WORK ORDER: Keep the images out while you retype all of the data exactly.
DATA FOR THIS EXERCISE below:
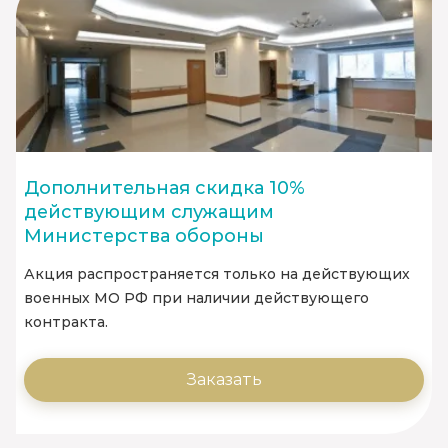
Дополнительная скидка 10%
действующим служащим
Министерства обороны
Акция распространяется только на действующих
военных МО РФ при наличии действующего
контракта.
Заказать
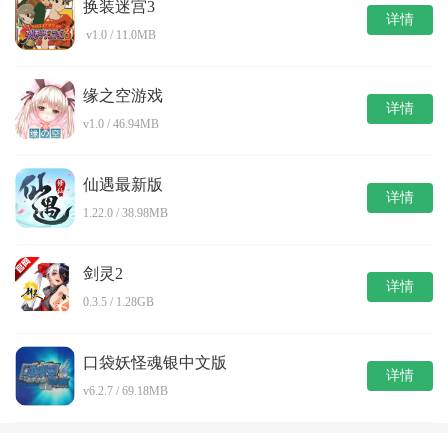
换装迷宫3
详情
v1.0 / 11.0MB
缘之空游戏
详情
v1.0 / 46.94MB
仙遇最新版
详情
1.22.0 / 38.98MB
剑灵2
详情
0.3.5 / 1.28GB
口袋妖怪魂银中文版
详情
v6.2.7 / 69.18MB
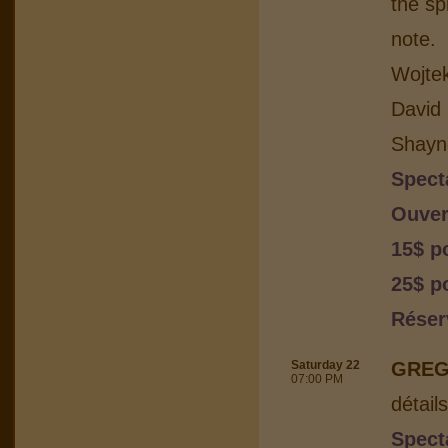
the sp
note.
Wojtek
David 
Shayn
Spect
Ouver
15$ p
25$ po
Réser
Saturday 22
GREG
07:00 PM
détail
Spect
End of DATA FOR THIS EXERCISE.
RESPONSE AREA:
Дополнительная скидка 10%
действующим служащим
Министерства обороны
Акция распространяется только на действующих
военных МО РФ при наличии действующего
контракта.
Заказать
换装迷宫3
详情
v1.0 / 11.0MB
缘之空游戏
详情
v1.0 / 46.94MB
仙遇最新版
详情
1.22.0 / 38.98MB
剑灵2
详情
0.3.5 / 1.28GB
口袋妖怪魂银中文版
详情
v6.2.7 / 69.18MB
the sp
note.
Wojtek
David 
Shayn
Spect
Ouver
15$ p
25$ po
Réser
Saturday 22
GREG
07:00 PM
détail
Spect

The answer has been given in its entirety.